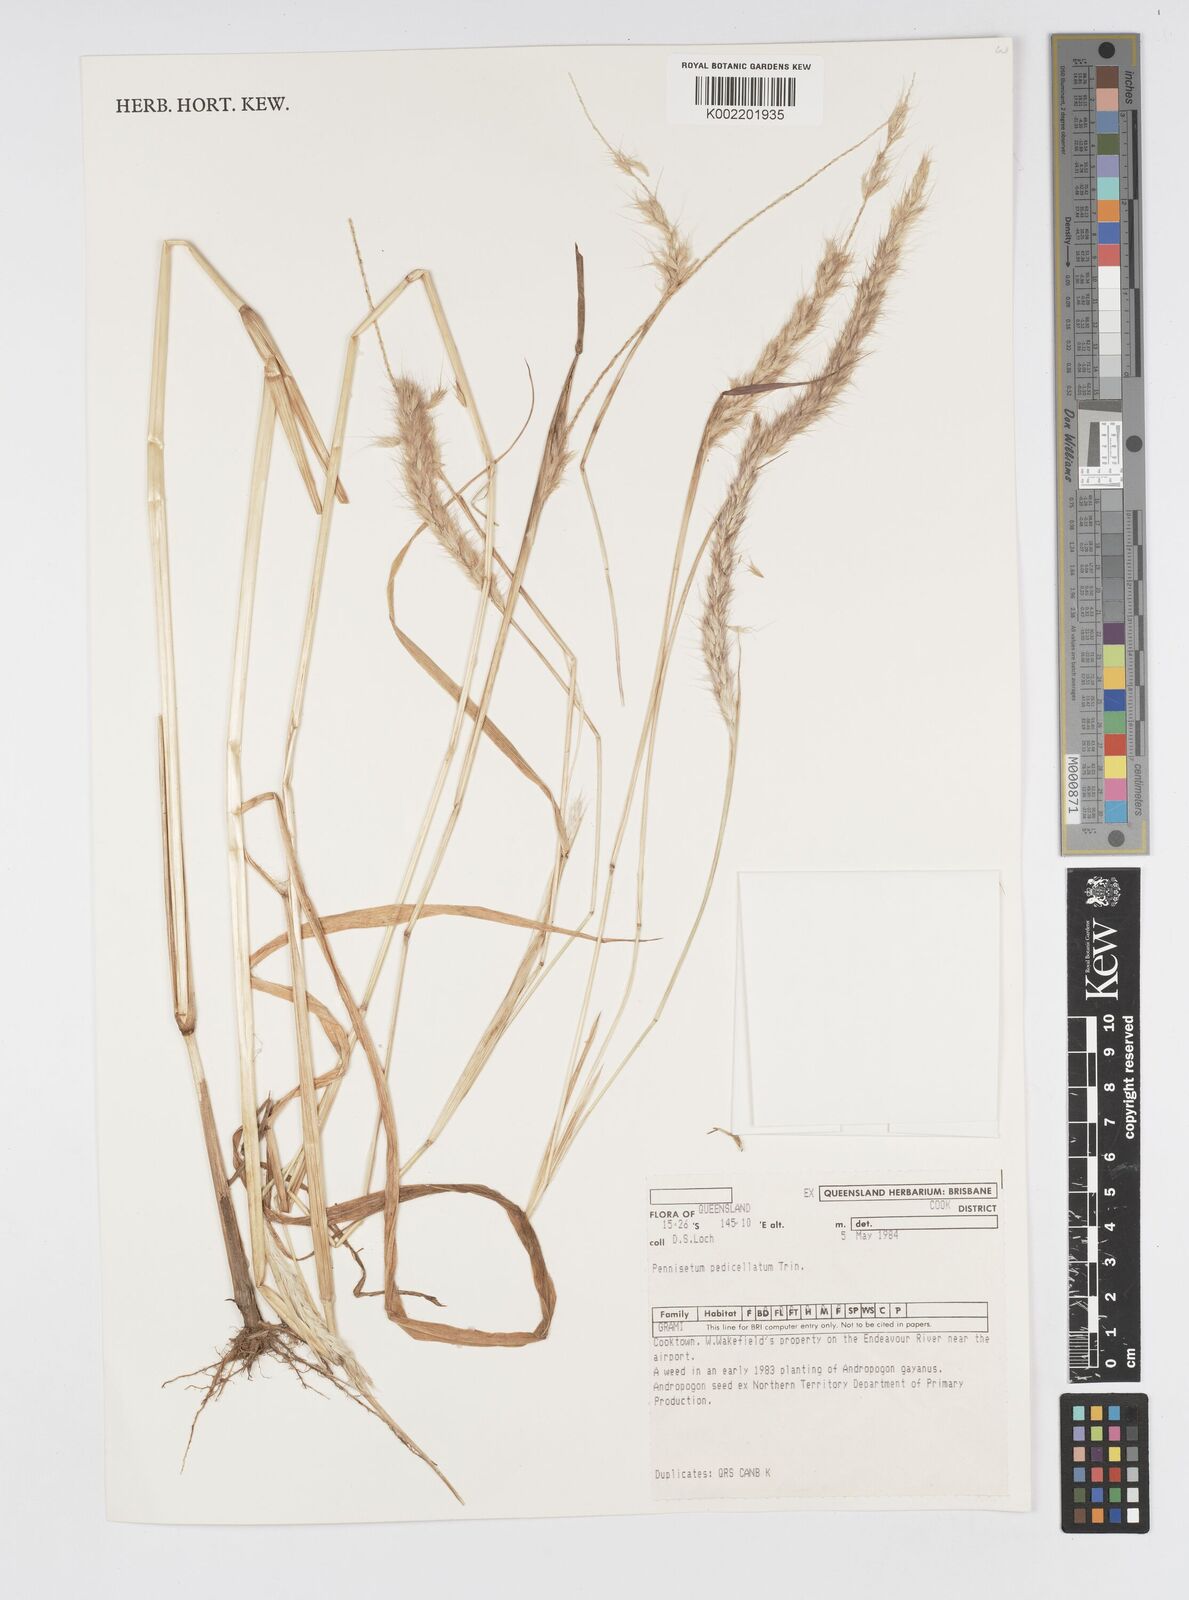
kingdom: Plantae
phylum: Tracheophyta
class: Liliopsida
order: Poales
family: Poaceae
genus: Cenchrus
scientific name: Cenchrus pedicellatus
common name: Hairy fountain grass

INSTRUCTIONS FOR THE TASK — Copy out every line of the material word for word, leaving out the picture.

TASK RESULT —
kingdom: Plantae
phylum: Tracheophyta
class: Liliopsida
order: Poales
family: Poaceae
genus: Cenchrus
scientific name: Cenchrus pedicellatus
common name: Hairy fountain grass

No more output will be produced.